The following review of "A Park Ranger's Life" was written by former National Park Ranger and author Andrea Lankford. Ms. Lankford has published four books related to National Parks;
Ranger Confidential: Living, Working, and Dying in the National Parks
Haunted Hikes: Spine-Tingling Tales and Trails from North America's National Parks
Biking the Arizona Trail: The Complete Guide to Day-Riding and Thru-Biking
Biking the Grand Canyon Area
Bytnar's chilling story about the haunted colonial mansion was alone worth the price of admission. But, as readers of A Park Ranger's Life will discover, historic haints and wayward bears addicted to Kentucky Fried Chicken are the least of a park ranger's worries.

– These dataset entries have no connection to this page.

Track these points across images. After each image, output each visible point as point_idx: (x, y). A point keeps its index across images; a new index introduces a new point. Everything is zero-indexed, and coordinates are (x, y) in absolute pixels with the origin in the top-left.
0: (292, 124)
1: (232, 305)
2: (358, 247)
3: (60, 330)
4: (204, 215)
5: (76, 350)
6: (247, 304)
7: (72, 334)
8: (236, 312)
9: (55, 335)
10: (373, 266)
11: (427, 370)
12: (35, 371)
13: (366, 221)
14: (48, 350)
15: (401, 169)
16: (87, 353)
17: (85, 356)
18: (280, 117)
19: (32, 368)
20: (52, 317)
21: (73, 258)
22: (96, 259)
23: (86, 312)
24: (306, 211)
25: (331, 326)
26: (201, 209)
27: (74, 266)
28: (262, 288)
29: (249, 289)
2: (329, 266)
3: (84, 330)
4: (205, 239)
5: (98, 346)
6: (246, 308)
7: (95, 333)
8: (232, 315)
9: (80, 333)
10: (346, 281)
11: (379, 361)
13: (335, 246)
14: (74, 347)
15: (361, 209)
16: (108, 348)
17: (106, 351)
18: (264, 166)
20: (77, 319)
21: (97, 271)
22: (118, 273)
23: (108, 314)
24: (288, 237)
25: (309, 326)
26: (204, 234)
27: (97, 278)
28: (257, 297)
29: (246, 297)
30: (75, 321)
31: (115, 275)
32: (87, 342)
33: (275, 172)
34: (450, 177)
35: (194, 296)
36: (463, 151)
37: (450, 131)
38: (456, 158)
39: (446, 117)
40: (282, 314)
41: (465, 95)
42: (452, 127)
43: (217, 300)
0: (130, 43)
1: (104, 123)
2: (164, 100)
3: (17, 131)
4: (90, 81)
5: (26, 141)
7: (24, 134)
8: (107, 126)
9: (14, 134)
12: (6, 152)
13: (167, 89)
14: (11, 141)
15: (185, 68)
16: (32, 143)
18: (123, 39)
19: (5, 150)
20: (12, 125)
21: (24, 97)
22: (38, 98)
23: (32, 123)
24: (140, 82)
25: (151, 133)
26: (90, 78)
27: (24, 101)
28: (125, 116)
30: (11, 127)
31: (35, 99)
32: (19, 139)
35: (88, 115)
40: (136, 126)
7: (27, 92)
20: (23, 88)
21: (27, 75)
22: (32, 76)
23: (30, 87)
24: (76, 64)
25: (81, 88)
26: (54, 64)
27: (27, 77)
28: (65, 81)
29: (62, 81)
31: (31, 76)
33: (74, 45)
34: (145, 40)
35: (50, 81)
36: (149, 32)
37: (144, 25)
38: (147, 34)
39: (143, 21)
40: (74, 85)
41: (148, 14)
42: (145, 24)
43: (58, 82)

In Bytnar's book, A Park Ranger's Life: Thirty-Two Years of Protecting Our National Parks, the veteran ranger tells the real story behind what it is like to patrol the Blue Ridge Parkway, a 469-mile long park through some of the best scenery the Blue Ridge Mountains of Virginia and North Carolina have to offer.
At times Mr. Bytnar's misadventures with wily fugitives, inept sheriffs, and park managers who make rattlesnakes seem cuddly are hilarious for us to read. Although these events must have seemed less funny at the time Bytnar was experiencing them. "Living in a national park is not the ideal situation that most people envision," the veteran park ranger tells us. "You end up living with your job 24 hours a day."
With his modest and articulate voice, Bytnar epitomizes what we would like our park rangers to be. Sturdy, good-humored, and fearless, he is a real-life Dudley Do-right who adores his family and pays for the apple coveted by a hungry but penniless boy inside a country store. But even for the likes of Bytnar something has to give.